The court’s 30-page ruling delivered several key wins. First, it upheld the standing of CRPA and its partner organizations to represent all members facing delays in CCW permit applications, amplifying the collective voice of gun owners and countering state efforts to limit pro-Second Amendment groups’ access to the courts. This ruling ensures that associations can advocate broadly for their members, enhancing their legal impact.
Second, the court declared that LASD’s practice of exceeding the statutory 120-day limit (or 30 days post-background check) for processing CCW permits is unconstitutional and actionable. This decision directly addresses the issue of prolonged delays, ensuring that applicants are no longer subjected to indefinite waiting periods without legal recourse.
Third, the ruling rejected the County’s claim of legislative immunity, holding it accountable for its own policies that cause delays. This clears the way for CRPA to seek monetary damages and injunctive relief, compelling LASD to adhere to timely processing of CCW applications. The court also recognized LASD’s pattern of delays as an unlawful policy, reinforcing demands for systemic reform and accountability.
Additionally, the court dismissed the County’s attempt to render the case moot by issuing permits to select plaintiffs after the lawsuit was filed. This ensures LASD cannot avoid responsibility by selectively resolving individual cases to sidestep addressing broader systemic issues.
This ruling marks a significant step toward fair and transparent CCW licensing in California. By affirming that bureaucratic delays are not unavoidable and can be legally challenged, the decision empowers CRPA to continue fighting for swift, equitable permit processing for all law-abiding members. The County now faces clear consequences for failing to meet legal time limits, paving the way for meaningful reform in CCW access.
New Jersey: Third Circuit
David Padua, Michael Glenn, Brian Weber, Association of New Jersey Rifle & Pistol Clubs, Inc., Second Amendment Foundation, Safari Club International, New Jersey Firearm Owners Syndicate, American Suppressor Association, and National Rifle Association of America v. Platkin: Case No. 25-cv-13527: The case will be known as Padua v. Platkin. On July 18, 2023, this case was filed seeking Declaratory and Injunctive Relief against the New Jersey state statute infringing the right of peaceable citizens to keep and bear firearm suppressors for lawful purposes.

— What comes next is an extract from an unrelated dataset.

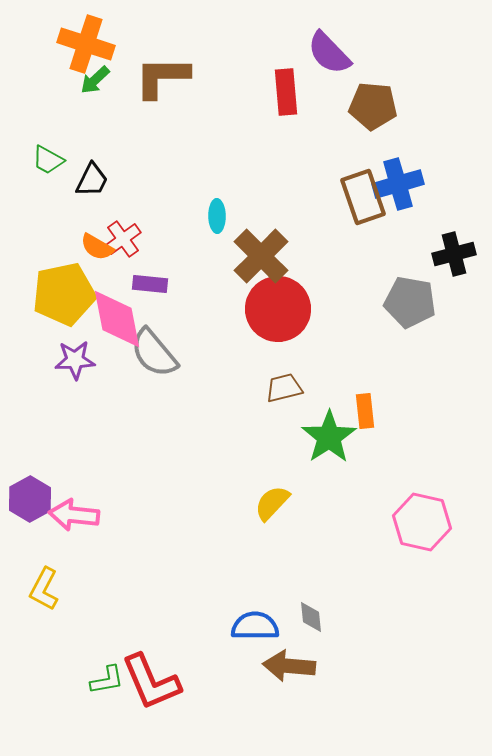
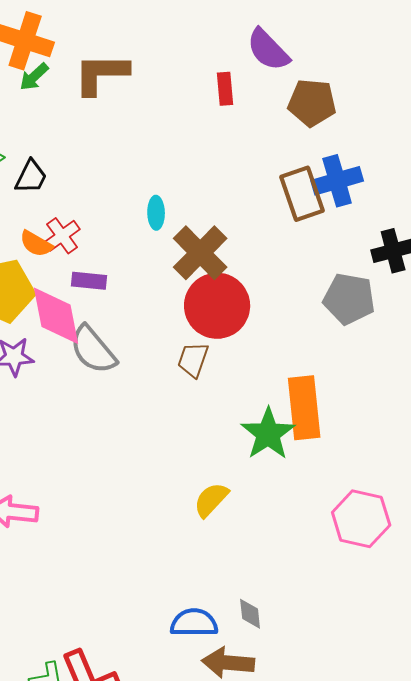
red rectangle: (286, 92) -> (225, 89), size x0.7
brown trapezoid: (284, 388) -> (193, 360), moved, turned -57
orange rectangle: (365, 411) -> (304, 408), size x1.8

This lawsuit represents one of the most comprehensive and persuasive challenges to suppressor bans. In a YouTube video, Second Amendment attorney Mark W. Smith concludes that the government is unlikely to demonstrate that suppressors are “dangerous and unusual,” which would make a ban unconstitutional under current Second Amendment jurisprudence. The episode encourages advocates and legal observers to follow this case for its potential national impact closely.
Pennsylvania: Third Circuit
Shreve v. United States Postal Service: Case No. 3:25-cv-00214: This lawsuit was filed by Gun Owners of America and the Gun Owners Foundation in Pennsylvania, challenging a 1927 federal law that prohibits ordinary citizens from mailing handguns through the U.S. Postal Service, a restriction not applied to long guns. The lawsuit claims that mailing handguns is an implicit right under the Second Amendment, supported by recent court rulings on ancillary rights. The law’s exceptions for government officials and Federal Firearms Licensees are cited as discriminatory. The lawsuit aims to overturn this restriction, potentially shaping Second Amendment jurisprudence.